Tag Archives: Thomas Ostermeier

Schaubühne: The Enemy of the People (not quite a review)

Ein Volksfeind. Photo credits: Arno Declair, 2012.

Something more needs to be written about Thomas Ostermeier’s work, if purely because he has been a formative influence on contemporary Australian theatre. Ostermeier is the major influence on Australia’s two most prominent directors of classics: Benedict Andrews (through his work at Berlin’s Schaubühne), whose Australian productions have replicated the Schaubühne aesthetic (possibly to the point of plagiarism, but then, the question of plagiarism in theatre is a fraught one); and Simon Stone (through the influence of Andrews, but not just). However, I don’t quite have the capacity to do that in this text, which will limit itself to a short list of notes on Ostermeier’s new work, a version of Ibsen’s Ein Volksfeind / The Enemy of the People.

1. THE PLAY
I have seen two productions of Ein Volksfeind in Germany this year (the other was by Theater Bonn at Theatertreffen), and neither quite hit the bull’s eye. On the surface, it is a play written for 2012: a study of greedy capital compromising the common good, and the entire society with it. Dr Thomas Stockmann discovers that the spa baths, the motor of development and prosperity of his small town, are contaminated by the waste from the local tannery, and poisoning, rather than curing its visitors. As he tries to mobilise the public, however, he discovers that everybody has an interest to protect. His brother, the town mayor, is more concerned about the effect on the local economy. Hovstad and Billing, his friends journalists, are eager to break the story until the financing of their paper is threatened. The townspeople don’t want to lose business to the neighbouring towns, which are building their own spas. His own family is uncertain.

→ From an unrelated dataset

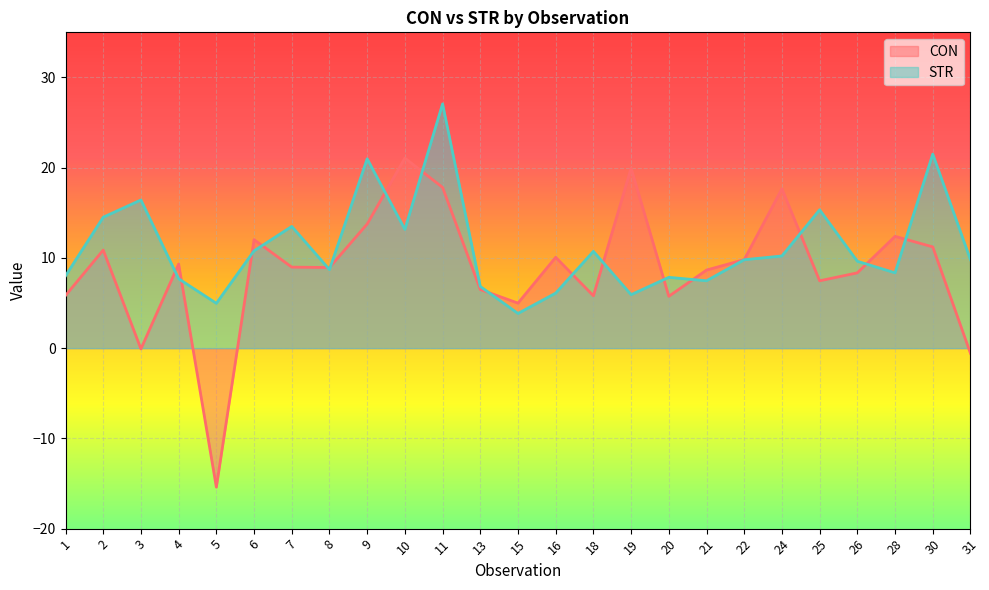

What is the value of the STR point at the 4th from the left?

7.7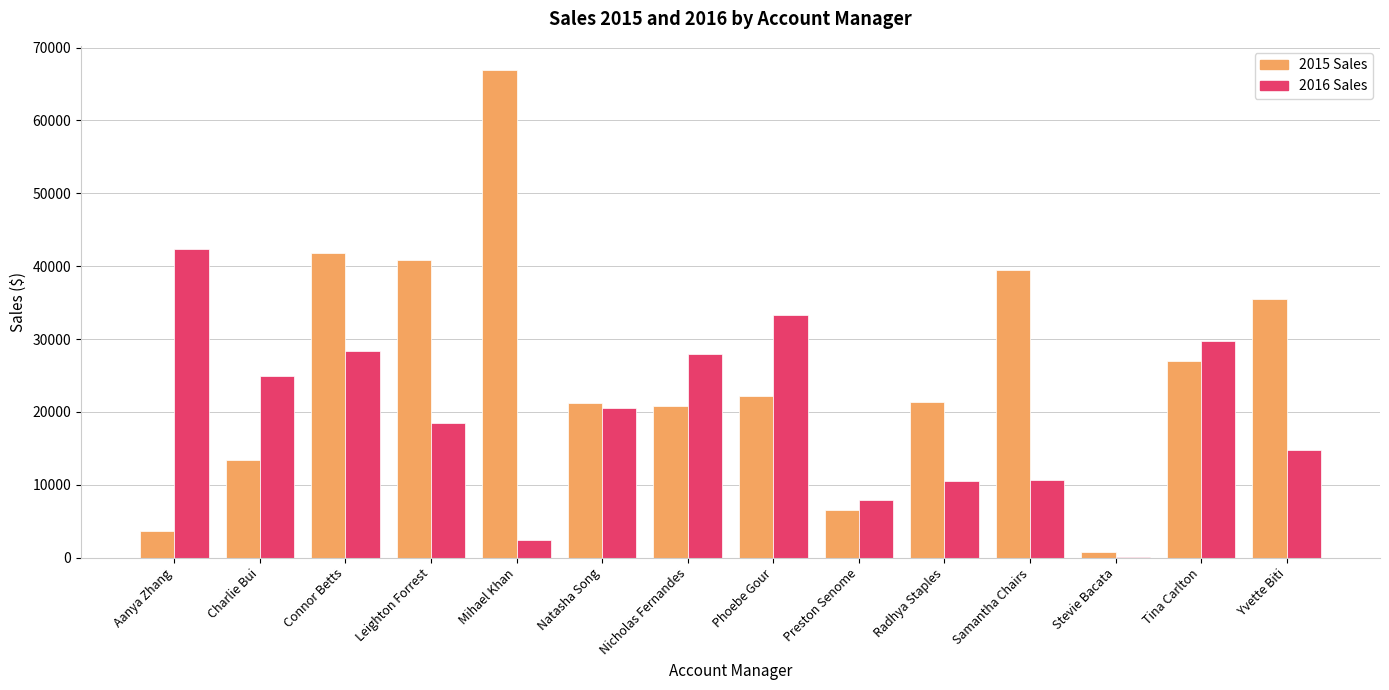

What is the sum of all 2015 Sales values?

361480.8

However, Ibsen’s analysis of the social ills is so of his time and so particular to him, that the play starts to hiccup just when it seems it might deliver some great insight into the global banking crisis. Ibsen, the great liberal of the 19th century, has Stockmann proclaim that the individual is always superior to the multitude, that this society corrupts, that the truth cannot be the truth of the masses, too easily swayed by demagogues. “A minority may be right; a majority is always wrong.” And –

“…the strongest man in the world is the man who stands most alone.”

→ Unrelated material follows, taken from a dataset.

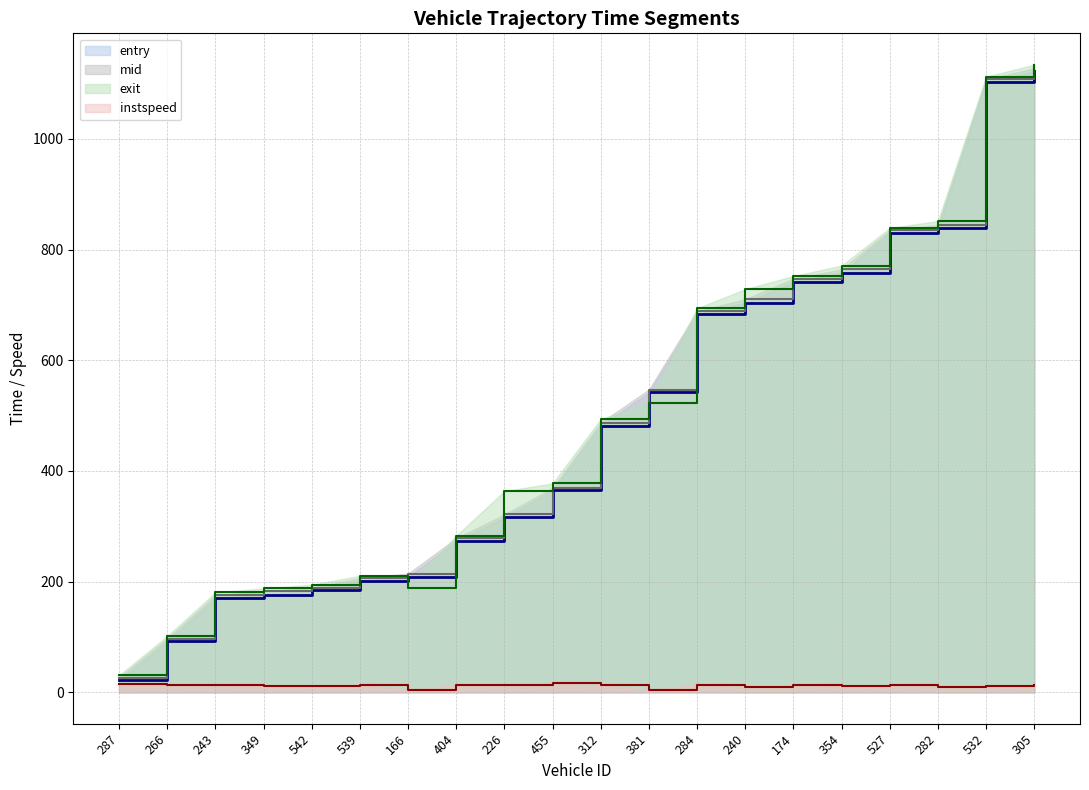

How many lines are shown in the chart?

4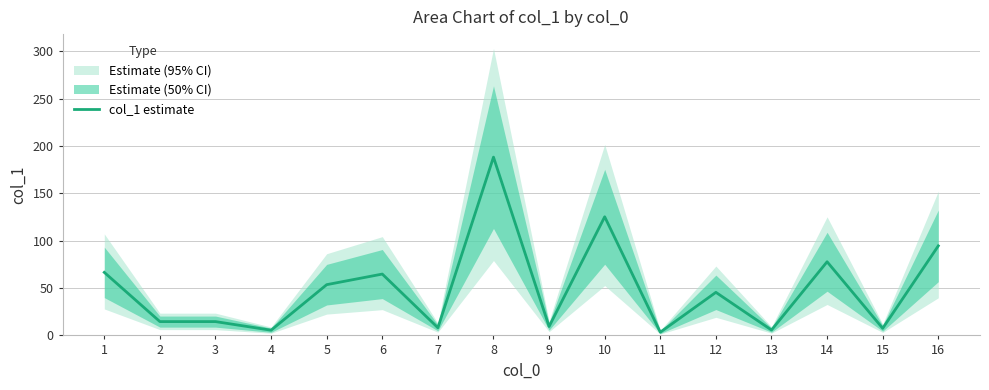

What is the sum of all values?

785.3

But Ibsen is also, constantly, a playwright interested in people shaped by their social vices. Stockmann is a vain man, a stubborn man. His brother an astute politician. His friends journalists, Hovstad and Billing, media opportunists. Only Stockmann’s daughter keeps a clean record of idealism, but this is her low social stakes talking. Like all other Ibsen’s plays, so is this one not really about politics, but about people. It has characters looking for an ethical peace of mind, not for social change.